Cloud Firestore いいですよね。このサイトでも使っています。
ページ右上に「♥」があると思いますが、そこをクリックすると数字がひとつ増えます。いわゆるいいねボタンです。何度も押せます。この数字を Cloud Firestore で管理していますが、実はデータ構造を何度も変えています。今回はそのお話を。
いいねボタンが作りたかった
このいいねボタンは、ゲームの各コンテンツページと、ブログの各記事ページに設置してあり、それぞれのページ単位で数字を保持しています。
今回作りたかったいいねボタンの仕様は下記の通りです。
- 各ページ単位でいいねの数を保持したい
- 全ページのいいねの合算数を取りたい
これを元に Cloud Firestore でデータ構造を考えてみます。
その前に Cloud Firestore の仕組み
Cloud Firestore は、クラウドホストの NoSQL データベースです。上記のような コレクションの中にドキュメントがあり、その中にデータ(その中のデータの各項目をフィールドという)があるという、フォルダ構造に似た構造を持つことができます。
その前に Cloud Firestore の課金と通信の仕組み
Cloud Firestore はドキュメントが通信の単位であり、何個のドキュメントを読み書きしたかで課金が発生します。
データ構造設計@1.0.0
最初は下記のような構造を考えました。
keyにはゲームコンテンツのidやブログ記事のidが入っていると思ってください。
like (collection)
└ count (document)
├ key1: 10 (field)
├ key2: 20 (field)
├ key3: 15 (field)
└ key4: 30 (field)
like というコレクションに count というドキュメントがあり、その中のデータに各keyのフィールドが入っています。
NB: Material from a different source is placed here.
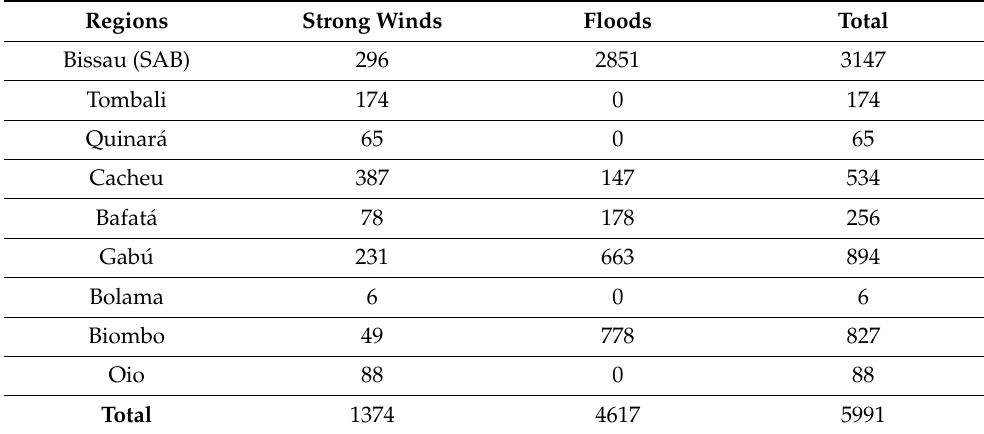
Table 2. Total number of displaced people by region caused by strong winds and flooding. Source: National Civil Protection Service, Guinea Bissau.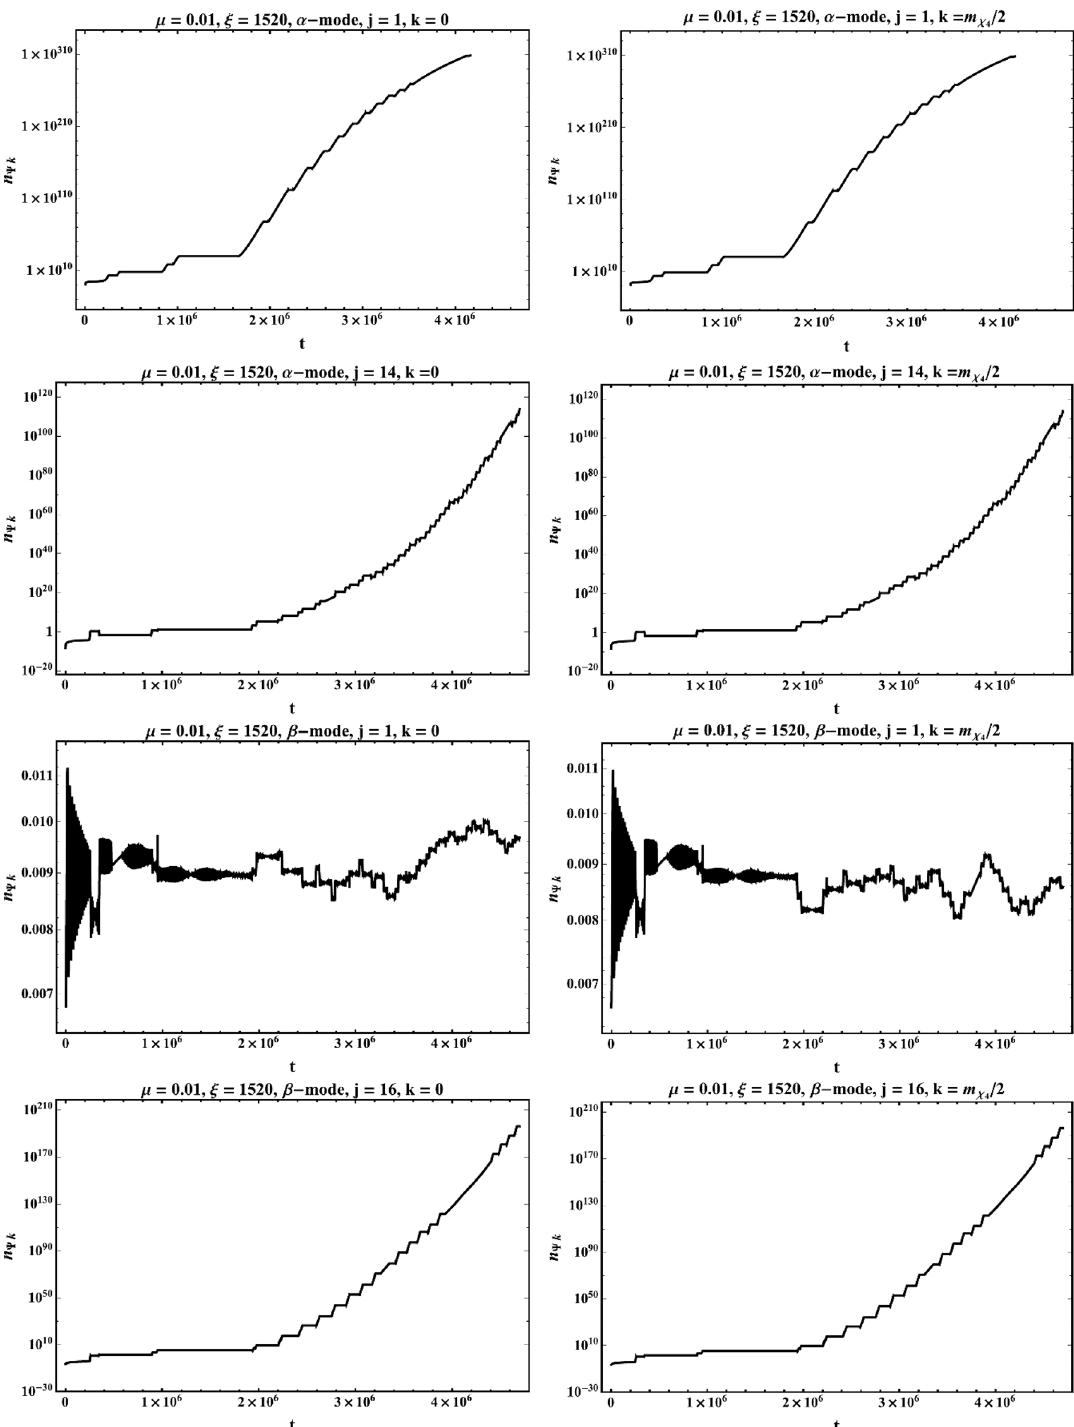
Figure 6 . The time evolution of the logarithm of the number density of various scalar preheat (cid:12)elds, (cid:22)(cid:9) i as a function of time, for (cid:22) = 0 : 01 and (cid:24) = 1520.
上記のデータ構造のメリットデメリットを考えてみます。
メリット
- ドキュメントが一つなので通信が1回で済む
- 全部のデータがひとつのドキュメントに入っているので、合算値が計算できる
デメリット
- 例えば key が数千個に増えた場合通信量が膨らむ
- 各keyのデータを個別で取れない
- ドキュメントには最大容量があるので、無限にデータが入らない
所詮は個人サイトなので、デメリットはないようなものなのですが、そこはエンジニアとして気になってしまい、この案は不採用になりました。
データ構造設計@2.0.0
次はこのようなデータ構造を考えました。
like (collection)
├ key1 (document)
│ └ count: 10 (field)
├ key2 (document)
│ └ count: 20 (field)
├ key3 (document)
│ └ count: 15 (field)
└ key4 (document)
└ count: 30 (field)
like というコレクションに各 key のドキュメントがあり、その中に count というフィールドが入っています。では、上記のデータ構造のメリットデメリットを考えてみます。
メリット
- 各 key がドキュメントになっているので key 単位でいいねの数が取れる
- ドキュメントの最大容量を考慮しなくてよい
- データ構造として見やすい
デメリット
- いいねの合算数を取るために全ドキュメントを取る必要があり key が数千個になった場合、合算数を取るたびに ドキュメントの読み込みが数千回走る
- よくよく調べたらコレクションに対する秒間の書き込みが500回だったので、いいねを押される回数に制限があった
こちらもデメリットが気になったので、もう少しデータ構造をひねってみました。
データ構造設計@2.1.0
like (collection)
├ key1 (document)
│ └ count: 10 (field)
├ key2 (document)
│ └ count: 20 (field)
├ key3 (document)
│ └ count: 15 (field)
└ key4 (document)
└ count: 30 (field)
likeAll (collection)
└ all (document)
└ count: 75 (field)
@2.0.0 とほぼ同じですが likeAll というコレクションを作り、そこにいいねの合算数を入れました。 Cloud Firestore 慣れないと冗長に思えますが、冗長はひとつのベストプラクティスです。では、こちらのデータ構造のメリットデメリットを考えてみます。
メリット
- 各 key がドキュメントになっているので key 単位でいいねの数が取れる
- ドキュメントの最大容量を考慮しなくてよい
- データ構造として見やすい
- いいねの合算数が一回の通信で取れる NEW!!
デメリット
いいねの合算数を取るために全ドキュメントを取る必要があり key が数千個になった場合、合算数を取るたびに ドキュメントの読み込みが数千回走る- よくよく調べたらコレクションに対する秒間の書き込みが500回だったので、瞬間的にいいねを押される回数に制限があった
メリットがひとつ増えて、デメリットがひとつ消えました。しかしこれでもエンジニアとしてちょっと気になってしまいます。もう少し考えてみます。
データ構造設計@3.0.0
contents (collection)
├ key1 (document)
│ └ like (collection)
│ └ key1 (document)
│ └ count: 10 (field)
├ key2 (document)
│ └ like (collection)
│ └ key2 (document)
│ └ count: 20 (field)
├ key3 (document)
│ └ like (collection)
│ └ key3 (document)
│ └ count: 15 (field)
└ key4 (document)
└ like (collection)
└ key4 (document)
└ count: 30 (field)
likeAll (collection)
└ all (document)
└ count: 75 (field)
contents というコレクションに各 key のドキュメントがあり、その中に like というコレクションが入っていて、その中に各 key のドキュメントがあり、そしてその中に count というフィールドが入っています。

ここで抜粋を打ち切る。